Fahrzeughalle und Lager
Nebenan ist die Werkstatt, die genügend Raum für Reparaturarbeiten gibt. Das Herzstück ist die 529 Quadratmeter große Fahrzeughalle. In dem Pultdachgebäude ist eine zweite Ebene eingebracht, die als Lagerraum dient für alles, was in der aktuellen Saison nicht gebraucht wird. Direkt daneben befindet sich der Waschplatz sowie ein Gefahrgutlager.
Der dritte Komplex ist das Materiallager, wo etwa Sand und Split aufbewahrt werden. Daneben werden die Winterdienstgeräte aufbewahrt, außerdem gibt es ein Salzsilo.
Hinter dem Hauptgebäude ist etwas Platz: Dort soll ein Rasengitter hinkommen sowie Hochregale.

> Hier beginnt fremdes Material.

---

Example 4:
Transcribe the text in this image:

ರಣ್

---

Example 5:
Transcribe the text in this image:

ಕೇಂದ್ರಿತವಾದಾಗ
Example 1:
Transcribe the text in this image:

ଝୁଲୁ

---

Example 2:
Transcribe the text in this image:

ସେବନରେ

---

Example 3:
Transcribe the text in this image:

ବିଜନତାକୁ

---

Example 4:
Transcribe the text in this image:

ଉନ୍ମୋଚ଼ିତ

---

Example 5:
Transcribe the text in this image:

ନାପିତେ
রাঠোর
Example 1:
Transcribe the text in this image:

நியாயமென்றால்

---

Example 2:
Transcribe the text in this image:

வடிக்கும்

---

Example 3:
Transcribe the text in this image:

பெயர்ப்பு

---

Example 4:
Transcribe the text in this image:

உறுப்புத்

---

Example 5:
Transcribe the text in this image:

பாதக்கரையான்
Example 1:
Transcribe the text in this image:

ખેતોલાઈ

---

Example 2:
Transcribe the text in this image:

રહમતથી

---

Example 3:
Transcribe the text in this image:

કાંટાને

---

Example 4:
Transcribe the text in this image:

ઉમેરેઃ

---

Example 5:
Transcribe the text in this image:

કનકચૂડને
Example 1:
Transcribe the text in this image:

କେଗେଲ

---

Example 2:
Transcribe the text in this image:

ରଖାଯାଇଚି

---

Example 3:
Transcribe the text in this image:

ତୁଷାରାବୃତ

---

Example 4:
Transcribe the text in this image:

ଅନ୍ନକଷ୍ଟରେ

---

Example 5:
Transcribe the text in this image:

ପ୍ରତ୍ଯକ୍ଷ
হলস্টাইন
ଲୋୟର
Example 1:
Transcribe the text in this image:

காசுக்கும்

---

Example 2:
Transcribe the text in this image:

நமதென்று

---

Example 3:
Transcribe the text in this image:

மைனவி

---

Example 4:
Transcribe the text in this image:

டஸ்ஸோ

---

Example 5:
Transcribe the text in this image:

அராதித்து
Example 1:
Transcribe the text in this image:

Beim Bau wurde viel Wert auf Ökologie gelegt, erklärt die Architektin: Wo es ging, wurde Holz verbaut – rund 75 Prozent dürften es sein. Besonders stolz ist Bauman auf die Blumen rund um den Bauhof – denn die Einfassung der Beete wurde aus Material von der Friedhofsanierung erstellt.
Tag der offenen Tür
Der neue Bauhof wird mit einem Tag der offenen Tür am Sonntag, 20. Juli, seiner Bestimmung übergeben. Um 10 Uhr beginnt der Festakt für geladene Gäste mit Grußworten. Die Einweihung des Gebäudes wird zu einem späteren Zeitpunkt nachgeholt, da beide Pfarrer verhindert sind. Ab 12 Uhr können sich die Dotternhausener umschauen: Zu jeder vollen Stunde wird es eine Gebäudeführung geben. Die Narrenzunft serviert Mittagstisch sowie Kaffee und Kuchen, der und die Jugendkapelle 2 des Musikvereinsumrahmen die Schlüsselübergabe.